Do not take aprepitant if you are taking any of the following drugs: cisapride (Propulsid) or pimozide (Orap). These drugs may cause life-threatening interactions when taken together with aprepitant. If you have liver disease, you may need an aprepitant dose adjustment or special tests. Aprepitant can make birth control pills less effective, resulting in pregnancy. This effect can last for up to 28 days after your last dose of this medication. Ask your doctor about using a non-hormone method of birth control (such as a condom, diaphragm, spermicide) to prevent pregnancy while taking aprepitant and for at least 1 month after your treatment ends.

There are many other drugs that can interact with aprepitant. Tell your doctor about all medications you use. This includes prescription, over-the-counter, vitamin, and herbal products. Do not start a new medication without telling your doctor. Keep a list of all your medicines and show it to any healthcare provider who treats you.

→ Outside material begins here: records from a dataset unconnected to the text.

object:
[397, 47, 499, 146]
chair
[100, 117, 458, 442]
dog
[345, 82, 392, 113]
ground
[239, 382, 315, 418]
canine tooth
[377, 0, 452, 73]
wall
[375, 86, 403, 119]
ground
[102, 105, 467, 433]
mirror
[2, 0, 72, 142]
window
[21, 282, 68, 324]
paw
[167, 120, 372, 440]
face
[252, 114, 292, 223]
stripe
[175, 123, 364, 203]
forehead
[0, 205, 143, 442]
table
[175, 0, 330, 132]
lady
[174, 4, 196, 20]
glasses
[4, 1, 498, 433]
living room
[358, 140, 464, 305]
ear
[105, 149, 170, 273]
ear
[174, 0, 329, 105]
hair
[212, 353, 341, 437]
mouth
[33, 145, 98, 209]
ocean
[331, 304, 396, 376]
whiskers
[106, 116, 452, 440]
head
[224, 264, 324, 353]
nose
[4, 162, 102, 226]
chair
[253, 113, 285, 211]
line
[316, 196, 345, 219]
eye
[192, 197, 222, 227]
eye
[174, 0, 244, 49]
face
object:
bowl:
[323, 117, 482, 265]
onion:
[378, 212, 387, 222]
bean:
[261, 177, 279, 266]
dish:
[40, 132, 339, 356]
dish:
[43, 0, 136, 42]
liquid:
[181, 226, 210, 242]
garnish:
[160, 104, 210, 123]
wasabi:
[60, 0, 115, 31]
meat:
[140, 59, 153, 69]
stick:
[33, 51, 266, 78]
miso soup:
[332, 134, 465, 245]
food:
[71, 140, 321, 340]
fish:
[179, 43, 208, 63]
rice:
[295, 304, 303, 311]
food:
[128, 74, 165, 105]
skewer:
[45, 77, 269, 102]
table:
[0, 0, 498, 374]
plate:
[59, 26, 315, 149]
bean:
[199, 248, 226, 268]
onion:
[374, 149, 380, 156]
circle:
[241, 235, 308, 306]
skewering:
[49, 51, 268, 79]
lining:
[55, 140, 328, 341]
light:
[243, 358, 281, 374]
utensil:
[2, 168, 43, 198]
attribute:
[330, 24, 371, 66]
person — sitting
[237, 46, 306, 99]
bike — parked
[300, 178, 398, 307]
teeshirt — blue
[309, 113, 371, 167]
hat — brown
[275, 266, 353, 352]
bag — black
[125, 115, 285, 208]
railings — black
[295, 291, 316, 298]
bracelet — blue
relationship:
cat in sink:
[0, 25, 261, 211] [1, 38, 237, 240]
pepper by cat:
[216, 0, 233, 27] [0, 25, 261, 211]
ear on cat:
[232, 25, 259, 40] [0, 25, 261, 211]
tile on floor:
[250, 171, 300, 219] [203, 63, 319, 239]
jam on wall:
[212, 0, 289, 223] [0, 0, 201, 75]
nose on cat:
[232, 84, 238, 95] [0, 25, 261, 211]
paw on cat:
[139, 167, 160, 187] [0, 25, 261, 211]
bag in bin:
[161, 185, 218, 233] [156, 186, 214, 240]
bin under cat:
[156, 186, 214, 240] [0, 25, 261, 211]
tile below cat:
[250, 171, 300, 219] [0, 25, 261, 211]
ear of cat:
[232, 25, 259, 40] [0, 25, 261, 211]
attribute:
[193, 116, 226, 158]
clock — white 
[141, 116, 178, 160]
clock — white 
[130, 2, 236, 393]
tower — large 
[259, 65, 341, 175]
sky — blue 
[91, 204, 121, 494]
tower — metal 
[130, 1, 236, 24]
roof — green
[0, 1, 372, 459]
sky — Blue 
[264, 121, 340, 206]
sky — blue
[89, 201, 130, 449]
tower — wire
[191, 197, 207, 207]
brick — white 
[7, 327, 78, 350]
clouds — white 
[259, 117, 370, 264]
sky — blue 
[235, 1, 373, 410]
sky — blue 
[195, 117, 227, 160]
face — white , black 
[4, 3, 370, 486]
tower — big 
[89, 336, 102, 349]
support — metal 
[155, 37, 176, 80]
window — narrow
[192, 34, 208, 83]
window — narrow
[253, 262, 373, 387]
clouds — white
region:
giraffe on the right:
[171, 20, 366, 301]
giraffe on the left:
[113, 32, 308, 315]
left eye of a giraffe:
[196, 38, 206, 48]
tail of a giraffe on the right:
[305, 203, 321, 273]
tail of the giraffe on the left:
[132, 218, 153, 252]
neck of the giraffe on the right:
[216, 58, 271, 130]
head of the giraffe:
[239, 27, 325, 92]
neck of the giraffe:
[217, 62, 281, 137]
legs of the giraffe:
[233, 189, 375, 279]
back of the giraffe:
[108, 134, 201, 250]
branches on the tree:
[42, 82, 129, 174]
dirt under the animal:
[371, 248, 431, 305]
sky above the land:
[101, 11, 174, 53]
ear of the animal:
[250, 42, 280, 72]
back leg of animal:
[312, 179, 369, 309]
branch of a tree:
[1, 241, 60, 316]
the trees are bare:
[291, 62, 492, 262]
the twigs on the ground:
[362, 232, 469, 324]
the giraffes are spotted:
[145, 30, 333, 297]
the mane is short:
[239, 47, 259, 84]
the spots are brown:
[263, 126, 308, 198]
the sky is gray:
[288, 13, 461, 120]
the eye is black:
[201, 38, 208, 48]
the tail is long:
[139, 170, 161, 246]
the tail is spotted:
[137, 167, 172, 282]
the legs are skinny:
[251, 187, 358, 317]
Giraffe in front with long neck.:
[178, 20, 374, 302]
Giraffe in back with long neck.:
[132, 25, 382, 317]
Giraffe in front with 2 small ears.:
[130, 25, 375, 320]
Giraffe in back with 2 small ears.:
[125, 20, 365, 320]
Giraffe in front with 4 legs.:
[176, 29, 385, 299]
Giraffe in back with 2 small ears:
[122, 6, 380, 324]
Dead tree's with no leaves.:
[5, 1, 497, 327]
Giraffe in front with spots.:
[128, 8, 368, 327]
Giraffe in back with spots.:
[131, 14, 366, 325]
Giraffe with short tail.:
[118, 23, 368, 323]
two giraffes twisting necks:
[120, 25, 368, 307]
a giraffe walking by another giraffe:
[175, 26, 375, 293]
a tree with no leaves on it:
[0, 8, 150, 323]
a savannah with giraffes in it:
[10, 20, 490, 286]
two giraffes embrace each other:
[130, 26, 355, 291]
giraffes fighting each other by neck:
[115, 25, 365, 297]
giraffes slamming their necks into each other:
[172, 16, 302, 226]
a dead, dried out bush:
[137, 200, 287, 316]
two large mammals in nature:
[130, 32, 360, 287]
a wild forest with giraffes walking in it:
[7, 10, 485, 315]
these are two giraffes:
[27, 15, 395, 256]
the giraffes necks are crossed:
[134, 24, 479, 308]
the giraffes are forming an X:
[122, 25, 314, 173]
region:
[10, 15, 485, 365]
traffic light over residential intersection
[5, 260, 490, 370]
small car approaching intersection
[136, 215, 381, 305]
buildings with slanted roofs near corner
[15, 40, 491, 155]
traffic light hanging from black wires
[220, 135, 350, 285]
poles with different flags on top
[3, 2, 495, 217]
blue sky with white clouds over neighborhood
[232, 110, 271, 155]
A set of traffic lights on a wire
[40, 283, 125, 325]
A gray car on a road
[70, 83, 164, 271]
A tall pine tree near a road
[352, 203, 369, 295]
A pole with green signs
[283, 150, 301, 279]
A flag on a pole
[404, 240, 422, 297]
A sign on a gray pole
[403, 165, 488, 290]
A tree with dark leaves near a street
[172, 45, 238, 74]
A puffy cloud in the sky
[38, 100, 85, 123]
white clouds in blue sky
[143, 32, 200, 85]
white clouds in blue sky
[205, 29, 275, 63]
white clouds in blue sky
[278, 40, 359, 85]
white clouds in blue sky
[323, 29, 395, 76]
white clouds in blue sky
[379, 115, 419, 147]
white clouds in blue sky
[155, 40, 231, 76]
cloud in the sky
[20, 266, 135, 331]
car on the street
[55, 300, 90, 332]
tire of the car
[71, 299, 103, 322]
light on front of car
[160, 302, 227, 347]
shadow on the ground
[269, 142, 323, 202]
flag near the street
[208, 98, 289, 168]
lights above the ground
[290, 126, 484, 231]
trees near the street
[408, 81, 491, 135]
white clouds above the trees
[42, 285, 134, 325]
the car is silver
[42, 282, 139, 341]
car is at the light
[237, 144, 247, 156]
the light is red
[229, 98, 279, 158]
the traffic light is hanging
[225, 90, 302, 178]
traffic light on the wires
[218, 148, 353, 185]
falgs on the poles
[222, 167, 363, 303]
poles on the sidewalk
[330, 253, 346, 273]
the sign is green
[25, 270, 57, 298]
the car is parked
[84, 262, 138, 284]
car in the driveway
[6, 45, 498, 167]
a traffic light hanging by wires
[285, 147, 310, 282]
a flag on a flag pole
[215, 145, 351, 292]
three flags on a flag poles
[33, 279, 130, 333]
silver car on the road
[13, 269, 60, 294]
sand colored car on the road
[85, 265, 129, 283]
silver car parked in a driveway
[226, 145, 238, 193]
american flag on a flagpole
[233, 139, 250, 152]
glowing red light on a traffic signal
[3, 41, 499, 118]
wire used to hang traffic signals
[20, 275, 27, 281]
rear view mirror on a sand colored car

What should I discuss with my health care provider before taking Emend 3-Day (aprepitant)?


You should not use aprepitant if you are allergic to it. These other drugs can cause serious or life-threatening medical problems if you take them together with aprepitant:

  • cisapride (Propulsid); or




  • pimozide (Orap).




If you have liver disease, you may need an aprepitant dose adjustment or special tests. FDA pregnancy category B. Aprepitant is not expected to be harmful to an unborn baby. Tell your doctor if you are pregnant or plan to become pregnant during treatment. It is not known whether aprepitant passes into breast milk or if it could harm a nursing baby. Do not use this medication without telling your doctor if you are breast-feeding a baby.

How should I take Emend 3-Day (aprepitant)?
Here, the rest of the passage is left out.